Vaccines have become a major healthcare concern in the modern world, with their undeniable utility leading to steady advancement in order to make vaccines more efficacious and efficient. Vaccine delivery systems have also been developed to an unimaginable degree, with the conventional image of a child crying before a huge syringe set to be soon banished. MIT engineers have created a device that could be used to deliver different vaccines to the same individual at different times without the need for repeat injections. This is a method that could revolutionize the vaccine industry.

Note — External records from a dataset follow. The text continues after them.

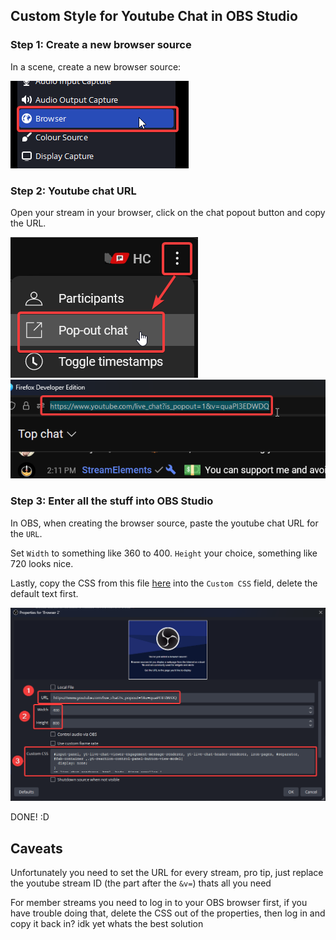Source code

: ## Custom Style for Youtube Chat in OBS Studio

### Step 1: Create a new browser source 

In a scene, create a new browser source:

![](readme-imgs/obs1.png)

### Step 2: Youtube chat URL

Open your stream in your browser, click on the chat popout button and copy the URL.

![](readme-imgs/yt1.png)
![](readme-imgs/yt2.png)

### Step 3: Enter all the stuff into OBS Studio

In OBS, when creating the browser source, paste the youtube chat URL for the `URL`.

Set `Width` to something like 360 to 400. `Height` your choice, something like 720 looks nice.

Lastly, copy the CSS from this file [here](yuko-chat.css) into the `Custom CSS` field, delete the default text first.

![](readme-imgs/obs2.png)

DONE! :D


## Caveats

Unfortunately you need to set the URL for every stream, pro tip, just replace the youtube stream ID (the part after the `&v=`) thats all you need

For member streams you need to log in to your OBS browser first, if you have trouble doing that, delete the CSS out of the properties, then log in and copy it back in? idk yet whats the best solution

The MIT engineers produced microscopic coffee cup-like structures out of PLGA. PLGA is already used in several human applications due to its easy biocompatibility: it is commonly used in implants and prosthetics. The cups were filled with a custom-designed dispensation system and then sealed with heat to prevent leakage. The lid and application of heat turned the coffee sups into a tightly sealed structure. Since PLGA can be designed to break apart within the body at different rates depending on the composition of its molecules, these coffee cups could be used to deliver different vaccines at different times. The system was tested on mice, with coffee cups designed to last 9, 20, and 41 days. The experiment was a success on the small scale, with the containers proving to be leak-proof and reliable in their breakdown.

Though the system needs further development to make it economically viable and successful in human bodies, the method could prove to be a major step forward for the vaccines sector. Developing economies, in particular, could make use of this system, as due to the infrequent availability of medical infrastructure in many emerging countries, vaccine availability can be a concern and repeat visits may not be possible.